▶ [What is needed]: In the chapter on continuous random variables, what kind of domain does a continuous random variable have?

11 Continuous Random Variables

11.1 Objectives

Differentiate between various statistical terminologies such as probability density function (pdf) and cumulative distribution function (cdf) for continuous random variables, and construct examples to demonstrate their proper use in context.
For a given continuous random variable, derive and interpret the probability density function (pdf) and apply this function to calculate the probabilities of various events.
Calculate and interpret the moments, such as the expected value/mean and variance, of a continuous random variable.

11.2 Continuous random variables

In the last chapter, we introduced random variables, and explored examples and behavior of discrete random variables. In this chapter, we will shift our focus to continuous random variables, their properties, their distribution functions, and how they differ from discrete random variables.

Recall that a continuous random variable has a domain that is a continuous interval (or possibly a group of intervals). For example, let \(Y\) be the random variable corresponding to the height of a randomly selected individual. While our measurement will necessitate “discretizing” height to some degree, technically, height is a continuous random variable since a person could measure 67.3 inches or 67.4 inches or anything in between.

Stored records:
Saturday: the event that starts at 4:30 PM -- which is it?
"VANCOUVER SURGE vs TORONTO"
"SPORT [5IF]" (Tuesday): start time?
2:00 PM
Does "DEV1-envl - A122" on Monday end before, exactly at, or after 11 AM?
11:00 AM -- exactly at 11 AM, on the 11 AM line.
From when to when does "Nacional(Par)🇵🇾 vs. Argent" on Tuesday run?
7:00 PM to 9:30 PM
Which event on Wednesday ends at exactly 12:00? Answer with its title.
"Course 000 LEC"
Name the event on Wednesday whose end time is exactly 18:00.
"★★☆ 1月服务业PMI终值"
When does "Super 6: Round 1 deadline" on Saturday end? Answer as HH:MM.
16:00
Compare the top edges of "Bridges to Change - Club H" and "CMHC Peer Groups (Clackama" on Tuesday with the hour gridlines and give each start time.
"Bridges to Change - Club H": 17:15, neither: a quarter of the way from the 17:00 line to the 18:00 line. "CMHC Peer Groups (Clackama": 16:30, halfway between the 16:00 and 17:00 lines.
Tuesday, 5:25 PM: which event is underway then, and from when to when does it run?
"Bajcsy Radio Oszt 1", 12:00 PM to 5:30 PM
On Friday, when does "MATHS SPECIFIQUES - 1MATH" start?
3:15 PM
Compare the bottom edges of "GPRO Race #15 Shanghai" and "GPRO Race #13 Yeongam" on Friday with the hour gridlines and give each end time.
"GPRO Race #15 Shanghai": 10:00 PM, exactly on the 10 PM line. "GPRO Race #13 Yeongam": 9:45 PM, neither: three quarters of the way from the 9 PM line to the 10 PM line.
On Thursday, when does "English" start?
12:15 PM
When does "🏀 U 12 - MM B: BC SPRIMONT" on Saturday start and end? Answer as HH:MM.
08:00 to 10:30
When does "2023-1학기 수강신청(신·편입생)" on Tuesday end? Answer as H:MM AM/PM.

▶ [Solution to the exercise]: A continuous interval, or possibly a group of intervals.